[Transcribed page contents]
*** Block opens ***
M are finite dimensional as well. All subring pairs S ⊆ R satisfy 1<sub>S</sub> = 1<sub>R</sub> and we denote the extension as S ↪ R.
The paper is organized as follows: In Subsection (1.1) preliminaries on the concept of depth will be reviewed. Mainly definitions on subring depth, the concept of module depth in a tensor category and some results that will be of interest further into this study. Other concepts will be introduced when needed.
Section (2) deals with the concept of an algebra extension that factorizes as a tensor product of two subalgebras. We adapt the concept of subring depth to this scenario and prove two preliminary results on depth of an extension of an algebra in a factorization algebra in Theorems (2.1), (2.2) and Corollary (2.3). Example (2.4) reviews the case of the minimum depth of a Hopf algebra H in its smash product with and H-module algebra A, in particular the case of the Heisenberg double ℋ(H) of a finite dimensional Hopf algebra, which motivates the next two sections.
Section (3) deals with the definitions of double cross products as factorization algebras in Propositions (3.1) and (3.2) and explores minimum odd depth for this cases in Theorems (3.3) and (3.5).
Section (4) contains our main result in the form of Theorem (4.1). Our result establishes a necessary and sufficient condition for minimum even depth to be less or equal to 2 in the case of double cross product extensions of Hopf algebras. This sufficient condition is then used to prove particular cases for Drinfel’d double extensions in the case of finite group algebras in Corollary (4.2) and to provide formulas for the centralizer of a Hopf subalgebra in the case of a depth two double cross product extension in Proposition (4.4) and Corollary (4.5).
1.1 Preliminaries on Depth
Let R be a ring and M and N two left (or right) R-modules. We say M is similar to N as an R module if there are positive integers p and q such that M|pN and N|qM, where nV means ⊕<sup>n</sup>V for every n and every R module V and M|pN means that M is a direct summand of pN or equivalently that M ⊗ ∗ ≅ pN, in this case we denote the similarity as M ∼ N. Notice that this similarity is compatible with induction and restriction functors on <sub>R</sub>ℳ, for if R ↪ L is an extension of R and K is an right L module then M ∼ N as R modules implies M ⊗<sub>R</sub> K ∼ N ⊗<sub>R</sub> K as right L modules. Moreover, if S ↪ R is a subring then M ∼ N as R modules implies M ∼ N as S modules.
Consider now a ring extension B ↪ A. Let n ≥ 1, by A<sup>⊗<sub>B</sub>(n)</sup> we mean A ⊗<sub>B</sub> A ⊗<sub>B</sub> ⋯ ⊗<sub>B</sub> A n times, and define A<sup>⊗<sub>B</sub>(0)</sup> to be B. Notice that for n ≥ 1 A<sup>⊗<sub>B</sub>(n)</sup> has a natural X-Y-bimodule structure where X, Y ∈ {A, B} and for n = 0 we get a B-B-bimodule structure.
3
*** Block closes ***
*** Block opens ***
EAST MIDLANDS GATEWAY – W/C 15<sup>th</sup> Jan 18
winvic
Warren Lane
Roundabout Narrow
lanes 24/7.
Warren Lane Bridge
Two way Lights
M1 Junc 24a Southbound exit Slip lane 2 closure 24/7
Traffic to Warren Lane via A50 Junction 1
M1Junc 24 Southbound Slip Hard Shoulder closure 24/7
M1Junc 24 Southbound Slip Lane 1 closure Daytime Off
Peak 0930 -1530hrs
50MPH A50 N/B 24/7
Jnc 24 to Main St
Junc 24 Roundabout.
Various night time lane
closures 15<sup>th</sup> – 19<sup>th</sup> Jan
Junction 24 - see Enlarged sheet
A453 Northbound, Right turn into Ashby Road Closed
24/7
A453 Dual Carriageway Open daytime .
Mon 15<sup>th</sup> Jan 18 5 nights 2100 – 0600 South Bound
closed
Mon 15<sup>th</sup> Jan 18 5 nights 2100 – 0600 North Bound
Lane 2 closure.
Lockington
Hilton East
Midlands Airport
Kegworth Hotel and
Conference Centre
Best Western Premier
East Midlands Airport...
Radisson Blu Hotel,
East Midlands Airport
*** Block closes ***
Above are some records; copy exactly the lines from the one with "M are finite" through the one with "The paper is", both included, and no others.

> [Solution below]
M are finite dimensional as well. All subring pairs S ⊆ R satisfy 1<sub>S</sub> = 1<sub>R</sub> and we denote the extension as S ↪ R.
The paper is organized as follows: In Subsection (1.1) preliminaries on the concept of depth will be reviewed. Mainly definitions on subring depth, the concept of module depth in a tensor category and some results that will be of interest further into this study. Other concepts will be introduced when needed.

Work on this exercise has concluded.